Foot surgery, ankle surgery treatment in the San Juan, 00924, Puerto Rico area

Although the majority of foot and ankle conditions can be treated with conservative measures, there are cases when surgical intervention can be suggested or necessary to relieve symptoms and restore function. A variety of foot and ankle injuries, deformities, diseases, and systemic conditions that affect the lower limbs can be treated surgically. Whether or not surgery may benefit you is dependent on the problem and its duration, as well as its severity.

Conditions That May Require Surgery

Certain injuries may require surgery to ensure a full recovery. These can include severe ankle sprains, fractures, Achilles tendon ruptures, turf toe, Morton’s neuroma, and plantar fasciitis. While foot deformities can usually be dealt with conservatively, surgical treatment may be warranted if the deformity is moderate to severe or impacts your quality of life. Common foot deformities that can be treated with surgery include bunions and hammertoes.

Arthritis, which can affect the joints of the feet and ankles, can be treated surgically as well. Joint replacement surgery may be suggested for joints in the feet or the ankle joints if the arthritis is severe and significantly impacts your mobility. Systemic diseases, like diabetes, poor circulation, and peripheral neuropathy, can damage the lower limbs. When these conditions are left undiagnosed, untreated,  or are poorly managed, lower limb problems often occur. Infected and poorly healing foot wounds, for example, are frequently seen among people with diabetes. When these wounds progress, surgery may be needed to remove damaged tissue and save the limb from amputation.

If you have a foot or ankle condition, please consult with a podiatrist, who can determine which type of treatment is right for you.

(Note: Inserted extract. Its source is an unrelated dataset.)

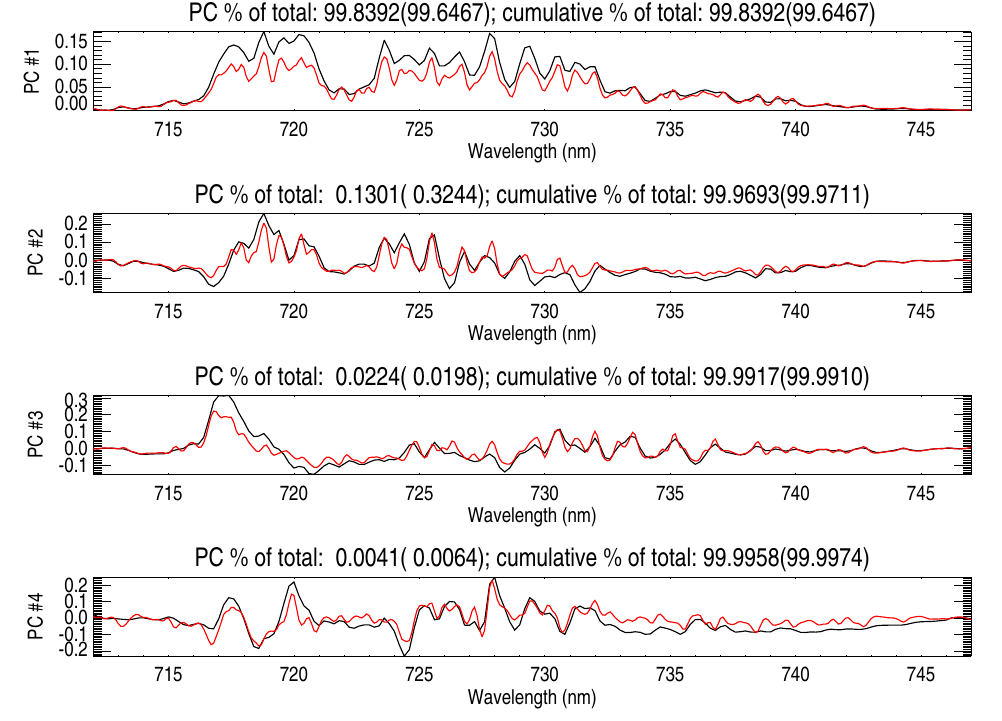
Fig. 5. Leading principal components (PCs) of simulated reflectance spectra for the short-wavelength fitting window for a GOME-like instrument with FWHM = 0.5nm (black) and a higher-spectral-resolution instrument with FWHM = 0.3nm (red); numbers in the top title are the variance explained in terms of percent of the total and cumulative percent of the total with numbers for FWHM = 0.3nm in parentheses.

Foot and Ankle Surgery (FAQs)

What foot or ankle conditions require surgery?
There are a variety of foot and ankle conditions that may require surgery, or for which surgery may be a treatment option. These include fractures, arthritis, bunions, hammertoes, plantar fasciitis, Achilles tendon injuries, and Morton’s neuroma. Unless the problem is very severe or an emergency, your podiatrist will usually try less invasive treatment measures first, before recommending surgery.
What can I expect during a foot or ankle surgery?
What you can expect during surgery varies based on the type of surgery that you have. Many procedures, such as bunion removal, are outpatient. This means that, barring any complications, you will get to go home the day of your surgery. Many surgeries will use either local or general anesthesia so that you do not feel any pain during the procedure. To learn more about what to expect during your specific surgery, you should speak with your podiatrist before the procedure.
What can I expect after a foot and ankle surgery?
Following surgery, you may experience pain, bleeding, swelling, or drowsiness depending on the type of procedure that you had. These are all temporary and will improve with time and proper care. You may need to wear a cast, splint, boot, or other device on the affected leg and use a mobility aid to get around while you recover. Often, the doctor will recommend resting the affected leg while you heal. For more information about what to expect during recovery from your specific surgery, you should speak with your podiatrist.
How long does it take to recover from a foot or ankle surgery?
Recovery time varies based on the type of surgery you have. For some procedures, such as plantar fasciitis surgeries, the recovery time can be as short as several weeks. For others, like ankle joint replacement, recovery may take up to a year. Following your doctor’s orders closely can ensure that you recover as quickly and efficiently as possible.